- **What needs to be done**
Please reproduce the listing below without the pictures, swapping "Новий" for "Вживаний" wherever it appears and changing nothing else.

- **Material for this exercise**
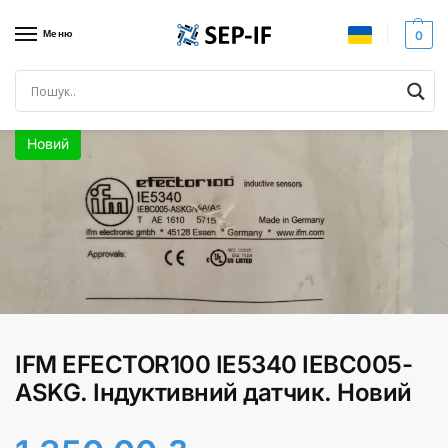
Меню
0
Головна
Датчики
Індуктивні датчики
IFM EFECTOR100 IE5340 IEBC005-ASKG. Індуктивний датчик. Новий
/
/
/
Новий
IFM EFECTOR100 IE5340 IEBC005-
ASKG. Індуктивний датчик. Новий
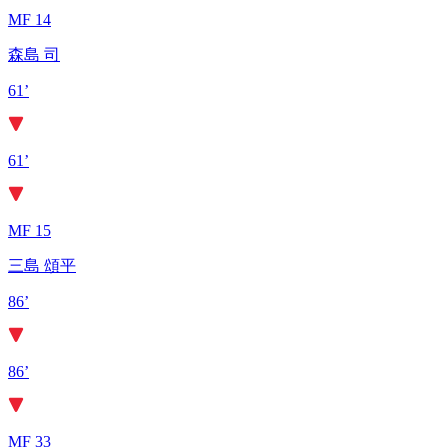
MF 14
森島 司
61’
61’
MF 15
三島 頌平
86’
86’
MF 33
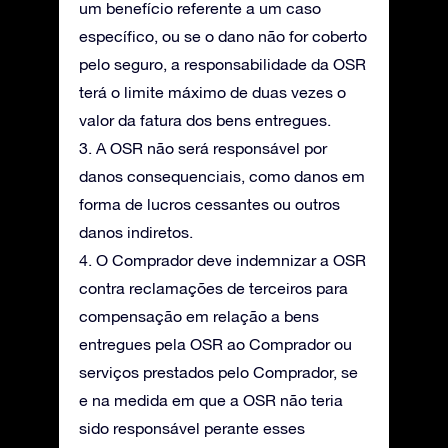
um benefício referente a um caso
específico, ou se o dano não for coberto
pelo seguro, a responsabilidade da OSR
terá o limite máximo de duas vezes o
valor da fatura dos bens entregues.
3. A OSR não será responsável por
danos consequenciais, como danos em
forma de lucros cessantes ou outros
danos indiretos.
4. O Comprador deve indemnizar a OSR
contra reclamações de terceiros para
compensação em relação a bens
entregues pela OSR ao Comprador ou
serviços prestados pelo Comprador, se
e na medida em que a OSR não teria
sido responsável perante esses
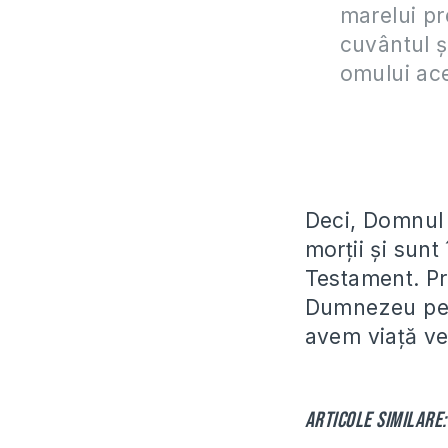
marelui pr
cuvântul şi
omului ace
Deci, Domnul 
morţii şi sunt
Testament. Pri
Dumnezeu pent
avem viaţă ve
Articole similare:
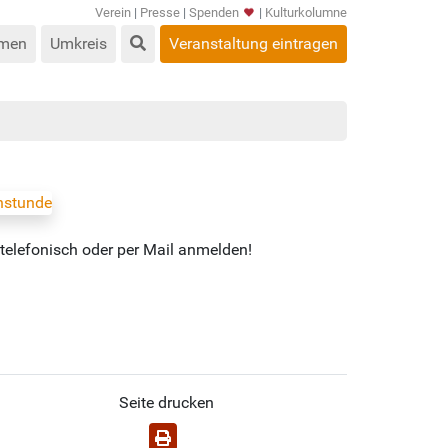
Verein
|
Presse
|
Spenden
|
Kulturkolumne
men
Umkreis
Veranstaltung eintragen
 telefonisch oder per Mail anmelden!
Seite drucken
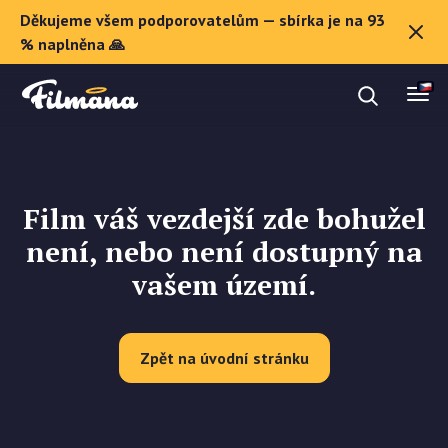
Děkujeme všem podporovatelům — sbírka je na 93
O Filmaně
% naplněna 🙏
Dárkové poukazy
Film váš vezdejší zde bohužel
Registrovat se
není, nebo není dostupný na
vašem území.
Zpět na úvodní stránku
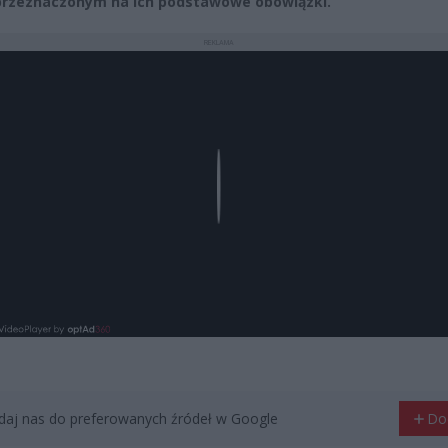
przeznaczonym na ich podstawowe obowiązki.
REKLAMA
Play
aj nas do preferowanych źródeł w Google
Do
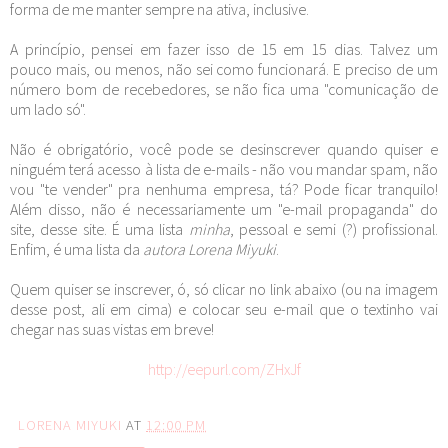
forma de me manter sempre na ativa, inclusive.
A princípio, pensei em fazer isso de 15 em 15 dias. Talvez um
pouco mais, ou menos, não sei como funcionará. E preciso de um
número bom de recebedores, se não fica uma "comunicação de
um lado só".
Não é obrigatório, você pode se desinscrever quando quiser e
ninguém terá acesso à lista de e-mails - não vou mandar spam, não
vou "te vender" pra nenhuma empresa, tá? Pode ficar tranquilo!
Além disso, não é necessariamente um "e-mail propaganda" do
site, desse site. É uma lista
minha
, pessoal e semi (?) profissional.
Enfim, é uma lista da
autora Lorena Miyuki
.
Quem quiser se inscrever, ó, só clicar no link abaixo (ou na imagem
desse post, ali em cima) e colocar seu e-mail que o textinho vai
chegar nas suas vistas em breve!
http://eepurl.com/ZHxJf
LORENA MIYUKI
AT
12:00 PM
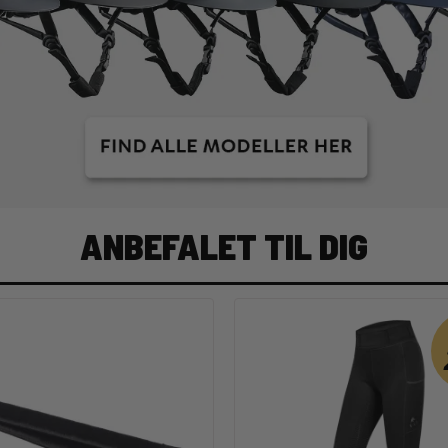
ANBEFALET TIL DIG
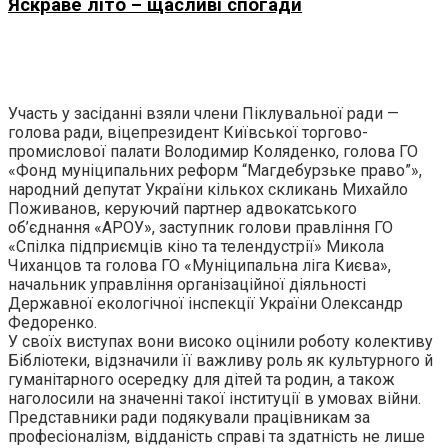
Яскраве літо – щасливі спогади
Участь у засіданні взяли члени Піклувальної ради —
голова ради, віцепрезидент Київської торгово-
промислової палати Володимир Коляденко, голова ГО
«Фонд муніципальних реформ “Магдебурзьке право”»,
народний депутат України кількох скликань Михайло
Поживанов, керуючий партнер адвокатського
об’єднання «АРОУ», заступник голови правління ГО
«Спілка підприємців кіно та телендустрії» Микола
Чиханцов та голова ГО «Муніципальна ліга Києва»,
начальник управління організаційної діяльності
Державної екологічної інспекції України Олександр
Федоренко.
У своїх виступах вони високо оцінили роботу колективу
Бібліотеки, відзначили її важливу роль як культурного й
гуманітарного осередку для дітей та родин, а також
наголосили на значенні такої інституції в умовах війни.
Представники ради подякували працівникам за
професіоналізм, відданість справі та здатність не лише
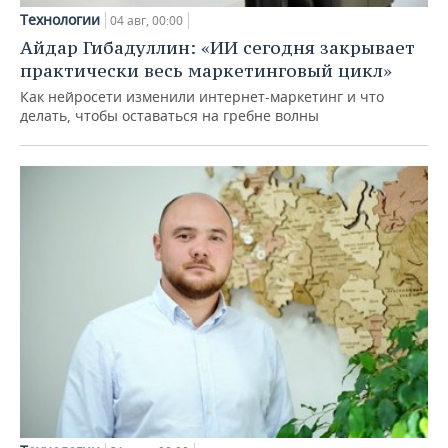
Технологии
04 авг, 00:00
Айдар Гибадуллин: «ИИ сегодня закрывает
практически весь маркетинговый цикл»
Как нейросети изменили интернет-маркетинг и что
делать, чтобы оставаться на гребне волны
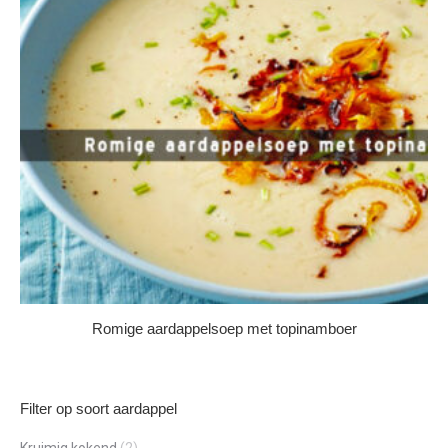
Romige aardappelsoep met topinamboer
Filter op soort aardappel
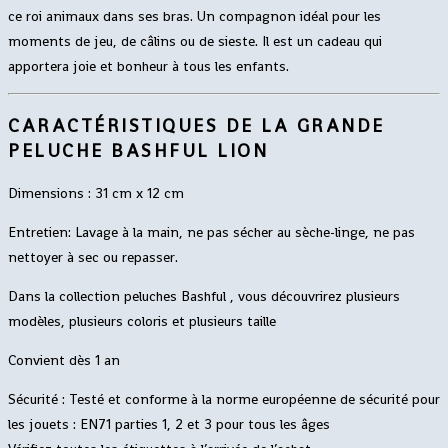
ce roi animaux dans ses bras. Un compagnon idéal pour les
moments de jeu, de câlins ou de sieste. Il est un cadeau qui
apportera joie et bonheur à tous les enfants.
CARACTÉRISTIQUES DE LA GRANDE
PELUCHE BASHFUL LION
Dimensions : 31 cm x 12 cm
Entretien:
Lavage à la main,
ne pas sécher au sèche-linge, ne pas
nettoyer à sec ou repasser.
Dans la collection peluches Bashful , vous découvrirez plusieurs
modèles, plusieurs coloris et plusieurs taille
Convient dès 1 an
Sécurité :
Testé et conforme à la norme européenne de sécurité pour
les jouets : EN71 parties 1, 2 et 3 pour to
us les âges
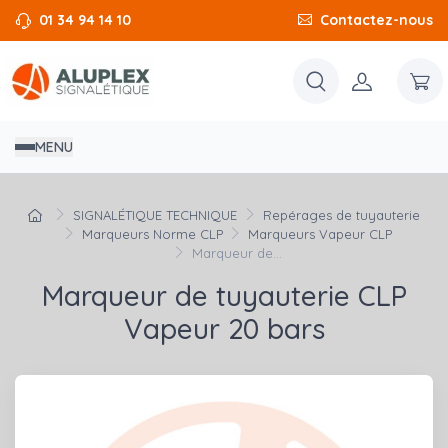
01 34 94 14 10
Contactez-nous
MENU
SIGNALÉTIQUE TECHNIQUE
Repérages de tuyauterie
Marqueurs Norme CLP
Marqueurs Vapeur CLP
Marqueur de...
Marqueur de tuyauterie CLP
Vapeur 20 bars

- **The answer**
Меню
0
Головна
Датчики
Індуктивні датчики
IFM EFECTOR100 IE5340 IEBC005-ASKG. Індуктивний датчик. Вживаний
/
/
/
Вживаний
IFM EFECTOR100 IE5340 IEBC005-
ASKG. Індуктивний датчик. Вживаний
MF 14
森島 司
61’
61’
MF 15
三島 頌平
86’
86’
MF 33
um benefício referente a um caso
específico, ou se o dano não for coberto
pelo seguro, a responsabilidade da OSR
terá o limite máximo de duas vezes o
valor da fatura dos bens entregues.
3. A OSR não será responsável por
danos consequenciais, como danos em
forma de lucros cessantes ou outros
danos indiretos.
4. O Comprador deve indemnizar a OSR
contra reclamações de terceiros para
compensação em relação a bens
entregues pela OSR ao Comprador ou
serviços prestados pelo Comprador, se
e na medida em que a OSR não teria
sido responsável perante esses
marelui pr
cuvântul şi
omului ace
Deci, Domnul 
morţii şi sunt
Testament. Pri
Dumnezeu pent
avem viaţă ve
Articole similare:
Verein
|
Presse
|
Spenden
|
Kulturkolumne
men
Umkreis
Veranstaltung eintragen
 telefonisch oder per Mail anmelden!
Seite drucken
Děkujeme všem podporovatelům — sbírka je na 93
O Filmaně
% naplněna 🙏
Dárkové poukazy
Film váš vezdejší zde bohužel
Registrovat se
není, nebo není dostupný na
vašem území.
Zpět na úvodní stránku
przeznaczonym na ich podstawowe obowiązki.
REKLAMA
Play
aj nas do preferowanych źródeł w Google
Do
forma de me manter sempre na ativa, inclusive.
A princípio, pensei em fazer isso de 15 em 15 dias. Talvez um
pouco mais, ou menos, não sei como funcionará. E preciso de um
número bom de recebedores, se não fica uma "comunicação de
um lado só".
Não é obrigatório, você pode se desinscrever quando quiser e
ninguém terá acesso à lista de e-mails - não vou mandar spam, não
vou "te vender" pra nenhuma empresa, tá? Pode ficar tranquilo!
Além disso, não é necessariamente um "e-mail propaganda" do
site, desse site. É uma lista
minha
, pessoal e semi (?) profissional.
Enfim, é uma lista da
autora Lorena Miyuki
.
Quem quiser se inscrever, ó, só clicar no link abaixo (ou na imagem
desse post, ali em cima) e colocar seu e-mail que o textinho vai
chegar nas suas vistas em breve!
http://eepurl.com/ZHxJf
LORENA MIYUKI
AT
12:00 PM
ANBEFALET TIL DIG
Яскраве літо – щасливі спогади
Участь у засіданні взяли члени Піклувальної ради —
голова ради, віцепрезидент Київської торгово-
промислової палати Володимир Коляденко, голова ГО
«Фонд муніципальних реформ “Магдебурзьке право”»,
народний депутат України кількох скликань Михайло
Поживанов, керуючий партнер адвокатського
об’єднання «АРОУ», заступник голови правління ГО
«Спілка підприємців кіно та телендустрії» Микола
Чиханцов та голова ГО «Муніципальна ліга Києва»,
начальник управління організаційної діяльності
Державної екологічної інспекції України Олександр
Федоренко.
У своїх виступах вони високо оцінили роботу колективу
Бібліотеки, відзначили її важливу роль як культурного й
гуманітарного осередку для дітей та родин, а також
наголосили на значенні такої інституції в умовах війни.
Представники ради подякували працівникам за
професіоналізм, відданість справі та здатність не лише
Технологии
04 авг, 00:00
Айдар Гибадуллин: «ИИ сегодня закрывает
практически весь маркетинговый цикл»
Как нейросети изменили интернет-маркетинг и что
делать, чтобы оставаться на гребне волны
Romige aardappelsoep met topinamboer
Filter op soort aardappel
ce roi animaux dans ses bras. Un compagnon idéal pour les
moments de jeu, de câlins ou de sieste. Il est un cadeau qui
apportera joie et bonheur à tous les enfants.
CARACTÉRISTIQUES DE LA GRANDE
PELUCHE BASHFUL LION
Dimensions : 31 cm x 12 cm
Entretien:
Lavage à la main,
ne pas sécher au sèche-linge, ne pas
nettoyer à sec ou repasser.
Dans la collection peluches Bashful , vous découvrirez plusieurs
modèles, plusieurs coloris et plusieurs taille
Convient dès 1 an
Sécurité :
Testé et conforme à la norme européenne de sécurité pour
les jouets : EN71 parties 1, 2 et 3 pour to
us les âges
01 34 94 14 10
Contactez-nous
MENU
SIGNALÉTIQUE TECHNIQUE
Repérages de tuyauterie
Marqueurs Norme CLP
Marqueurs Vapeur CLP
Marqueur de...
Marqueur de tuyauterie CLP
Vapeur 20 bars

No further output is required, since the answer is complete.